La révolution fut d'abord bien accueillie par la majorité de la Bourgeoisie Mayennaise. Quand la constituante eût créé les départements en 1790, Mayenne veut faire valoir sa proximité de Paris et son rang d'antique duché pour devenir le chef-lieu du nouveau département et c'est une véritable émeute qui tenta de s'opposer au passage du drapeau tricolore que l'Assemblée envoyait à Laval.

L'adoption de la constitution civile du Clergé va mettre le feu aux poudres : le clergé de Saint-Martin ayant prêté le serment le 20 février 1791, tous ses paroissiens vont désormais suivre les offices de Notre-Dame. Les Capucins si dévoués et les pieuses Calvairiennes très populaires, sont dispersés par la force, puis ce sont les prêtres insermentés qui, à leur tour, sont déportés ou réduits à la clandestinité et les églises fermées.

La révolte populaire éclate pour la première fois le 1er mars 1793. Alexandre Billard de Vaux, à la tête de 600 "gars" décidés, tente un coup de main sur Mayenne.

La répression fut brutale : notre ville est livrée à un comité de surveillance révolutionnaire qui, sous l'impulsion d'Esnue-Lavallée, fait régner une terreur sanguinaire, remplit les prisons et pourvoit la guillotine installée place de L'égalité (actuelle place de Cheverus).

La "Grande Armée" des Vendéens, en route pour Granville, ne fit que passer les 2 et 3 novembre 1793 à nouveau le 25 novembre. Par contre, dans les campagnes environnantes, l'insurrection générale va se poursuivre 7 ans et la première république ne pourra venir à bout de la guérilla, souvent défaite, jamais détruite, que lui mènent les paysans révoltés sous le nom de "Chouannerie".

Ce n'est qu'en rappelant les "bons prêtres", en rouvrant les églises et en promettant l'amnistie et la liberté de conscience que le Consultat vint à bout des insurgés en 1800 et réalisa la pacification définitive du pays.

La restauration qui mettait fin aux longues guerres étrangères, fut accueillie dans l'enthousiasme général et l'influence de notre plus illustre concitoyen, le bon Cardinal de Cheverus, ne fut pas étrangère à la fidélité légitimiste de notre cité.
Mayenne ne va plus connaître désormais d'histoire particulière autre que celle de notre pays. Si la proclamation de la monarchie de juillet fut encore en 1830 marquée d'une émeute, l'avènement de la IIème république fut salué des voeux de la grande majorité de la population et le 9 avril 1848, c'est le curé-archiprêtre de Notre-Dame qui bénit l'arbre de la liberté.

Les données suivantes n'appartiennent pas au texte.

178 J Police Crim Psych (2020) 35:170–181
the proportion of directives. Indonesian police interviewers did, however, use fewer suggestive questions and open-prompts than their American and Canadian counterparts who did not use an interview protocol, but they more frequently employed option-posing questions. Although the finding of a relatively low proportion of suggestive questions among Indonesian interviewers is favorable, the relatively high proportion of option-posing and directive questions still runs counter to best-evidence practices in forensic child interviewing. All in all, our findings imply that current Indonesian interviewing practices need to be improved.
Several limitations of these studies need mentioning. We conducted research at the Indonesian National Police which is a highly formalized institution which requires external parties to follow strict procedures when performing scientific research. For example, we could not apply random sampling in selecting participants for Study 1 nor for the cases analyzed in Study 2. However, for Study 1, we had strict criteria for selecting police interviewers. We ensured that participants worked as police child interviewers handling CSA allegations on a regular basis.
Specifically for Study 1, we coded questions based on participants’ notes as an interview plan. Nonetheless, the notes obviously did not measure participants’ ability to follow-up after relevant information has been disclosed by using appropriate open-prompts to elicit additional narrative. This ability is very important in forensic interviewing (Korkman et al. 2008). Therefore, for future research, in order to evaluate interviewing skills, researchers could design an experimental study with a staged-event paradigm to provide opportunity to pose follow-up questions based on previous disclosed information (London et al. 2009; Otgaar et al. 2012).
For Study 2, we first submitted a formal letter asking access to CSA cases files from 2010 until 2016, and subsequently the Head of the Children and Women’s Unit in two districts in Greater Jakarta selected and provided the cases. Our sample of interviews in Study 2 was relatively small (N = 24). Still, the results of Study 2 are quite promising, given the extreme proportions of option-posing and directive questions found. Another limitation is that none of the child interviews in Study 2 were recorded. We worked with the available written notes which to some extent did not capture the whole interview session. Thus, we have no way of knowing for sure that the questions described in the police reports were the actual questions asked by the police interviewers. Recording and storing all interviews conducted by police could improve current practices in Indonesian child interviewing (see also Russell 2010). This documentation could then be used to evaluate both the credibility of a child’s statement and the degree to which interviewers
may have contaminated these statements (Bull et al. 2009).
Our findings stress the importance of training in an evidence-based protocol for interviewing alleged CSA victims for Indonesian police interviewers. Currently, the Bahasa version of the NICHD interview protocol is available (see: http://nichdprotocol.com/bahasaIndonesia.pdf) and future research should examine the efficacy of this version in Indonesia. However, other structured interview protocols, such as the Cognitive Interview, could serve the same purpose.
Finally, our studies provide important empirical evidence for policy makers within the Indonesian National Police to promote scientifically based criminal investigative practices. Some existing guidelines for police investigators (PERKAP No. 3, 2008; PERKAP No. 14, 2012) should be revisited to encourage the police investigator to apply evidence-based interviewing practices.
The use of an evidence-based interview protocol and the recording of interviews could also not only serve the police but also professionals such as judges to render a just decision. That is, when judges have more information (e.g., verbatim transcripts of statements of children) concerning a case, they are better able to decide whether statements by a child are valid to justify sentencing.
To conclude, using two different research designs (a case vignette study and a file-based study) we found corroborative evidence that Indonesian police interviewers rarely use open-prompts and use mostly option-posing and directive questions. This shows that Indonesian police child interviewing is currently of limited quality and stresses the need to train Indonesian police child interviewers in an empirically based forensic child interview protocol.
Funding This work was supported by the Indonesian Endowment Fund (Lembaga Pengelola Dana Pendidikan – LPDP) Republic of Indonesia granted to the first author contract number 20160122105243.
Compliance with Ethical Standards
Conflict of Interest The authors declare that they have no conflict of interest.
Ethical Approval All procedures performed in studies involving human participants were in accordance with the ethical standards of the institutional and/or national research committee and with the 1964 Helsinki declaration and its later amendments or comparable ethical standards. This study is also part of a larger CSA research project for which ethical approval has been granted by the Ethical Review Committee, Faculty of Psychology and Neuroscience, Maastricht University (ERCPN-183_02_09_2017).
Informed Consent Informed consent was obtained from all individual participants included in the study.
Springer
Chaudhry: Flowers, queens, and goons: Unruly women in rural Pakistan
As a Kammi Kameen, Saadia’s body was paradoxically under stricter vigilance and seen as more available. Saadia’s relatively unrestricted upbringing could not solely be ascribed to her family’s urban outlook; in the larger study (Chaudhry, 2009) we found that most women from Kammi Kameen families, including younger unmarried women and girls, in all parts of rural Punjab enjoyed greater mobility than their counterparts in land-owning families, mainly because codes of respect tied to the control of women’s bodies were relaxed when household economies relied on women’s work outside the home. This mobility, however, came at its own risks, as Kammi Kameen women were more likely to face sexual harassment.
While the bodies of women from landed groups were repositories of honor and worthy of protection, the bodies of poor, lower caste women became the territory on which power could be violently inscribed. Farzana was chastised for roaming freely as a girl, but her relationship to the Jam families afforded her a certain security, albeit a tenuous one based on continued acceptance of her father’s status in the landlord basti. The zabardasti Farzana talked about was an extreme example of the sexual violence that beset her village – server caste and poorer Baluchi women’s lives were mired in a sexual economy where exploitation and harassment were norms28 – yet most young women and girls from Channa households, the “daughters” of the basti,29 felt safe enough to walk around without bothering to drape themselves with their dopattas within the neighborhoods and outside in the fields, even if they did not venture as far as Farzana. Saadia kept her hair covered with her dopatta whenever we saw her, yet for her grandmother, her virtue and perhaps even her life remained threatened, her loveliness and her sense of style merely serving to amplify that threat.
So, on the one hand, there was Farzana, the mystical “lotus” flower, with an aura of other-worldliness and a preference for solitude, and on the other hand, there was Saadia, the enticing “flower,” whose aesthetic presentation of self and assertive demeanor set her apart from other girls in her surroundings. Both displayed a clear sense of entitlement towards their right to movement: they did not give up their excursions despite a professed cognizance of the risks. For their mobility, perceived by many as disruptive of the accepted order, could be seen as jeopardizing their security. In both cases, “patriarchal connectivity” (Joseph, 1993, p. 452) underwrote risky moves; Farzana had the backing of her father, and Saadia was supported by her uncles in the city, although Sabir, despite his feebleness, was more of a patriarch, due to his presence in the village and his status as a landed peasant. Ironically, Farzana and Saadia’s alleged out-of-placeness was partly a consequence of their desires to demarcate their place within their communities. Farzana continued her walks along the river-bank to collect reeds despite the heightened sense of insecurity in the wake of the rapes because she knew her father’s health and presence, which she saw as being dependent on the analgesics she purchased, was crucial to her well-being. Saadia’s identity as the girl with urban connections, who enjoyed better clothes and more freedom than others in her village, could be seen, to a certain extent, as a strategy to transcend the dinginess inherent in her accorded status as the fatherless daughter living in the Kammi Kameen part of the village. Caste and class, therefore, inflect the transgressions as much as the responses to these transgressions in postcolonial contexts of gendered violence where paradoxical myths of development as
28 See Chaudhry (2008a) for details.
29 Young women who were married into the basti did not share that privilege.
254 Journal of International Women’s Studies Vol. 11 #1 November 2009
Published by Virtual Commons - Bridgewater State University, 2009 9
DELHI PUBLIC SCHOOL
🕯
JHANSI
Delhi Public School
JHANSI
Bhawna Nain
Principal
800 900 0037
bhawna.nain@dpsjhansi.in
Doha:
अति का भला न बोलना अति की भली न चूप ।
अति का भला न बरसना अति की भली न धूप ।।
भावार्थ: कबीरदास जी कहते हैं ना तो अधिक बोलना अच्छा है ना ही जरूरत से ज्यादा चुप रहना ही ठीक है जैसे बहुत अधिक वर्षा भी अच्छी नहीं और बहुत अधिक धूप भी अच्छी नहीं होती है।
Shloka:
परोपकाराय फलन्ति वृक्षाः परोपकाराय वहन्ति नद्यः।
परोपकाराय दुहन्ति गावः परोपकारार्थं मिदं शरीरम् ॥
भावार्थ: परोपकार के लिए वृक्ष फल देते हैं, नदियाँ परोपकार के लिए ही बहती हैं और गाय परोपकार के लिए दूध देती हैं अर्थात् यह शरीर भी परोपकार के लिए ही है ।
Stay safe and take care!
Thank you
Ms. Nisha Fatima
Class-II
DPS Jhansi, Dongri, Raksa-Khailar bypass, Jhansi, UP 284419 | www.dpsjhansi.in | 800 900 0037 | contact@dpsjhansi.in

Le IIème Empire modifie profondément l'aspect de la ville par les grands travaux qu'il effectua : la ligne de chemin de fer Laval-Caen est inaugurée le 6 novembre 1866, la Mayenne canalisée entre ses quais de granit, enfin le vieux pont en dos d'âne du XIIème siècle remplacé par trois ponts modernes

Notre cité qui n'avait pas revu depuis 150 ans les tourments de la guerre subit le 9 juin 1944 un terrifiant bombardement aérien qui coûta la vie à plus de 400 habitants et détruisit la majeure partie du faubourg Saint-Martin. Elle fut une dernière fois transformée en champs de bataille lors des combats de la Libération du 6 au 13 Août 1944 : en se sacrifiant pour empêcher le dernier pont de sauter, le soldat américain, J.D. Mac Racken permit aux blindés du Général Patton de poursuivre les Allemands.

Mayenne s'est attachée depuis à relever ses ruines et à poursuivre son industrialisation et la construction de logements qu'elle implique.
Aujourd'hui, Mayenne est devenue la ville accueillante que vous connaissez et est résolument tournée vers son avenir.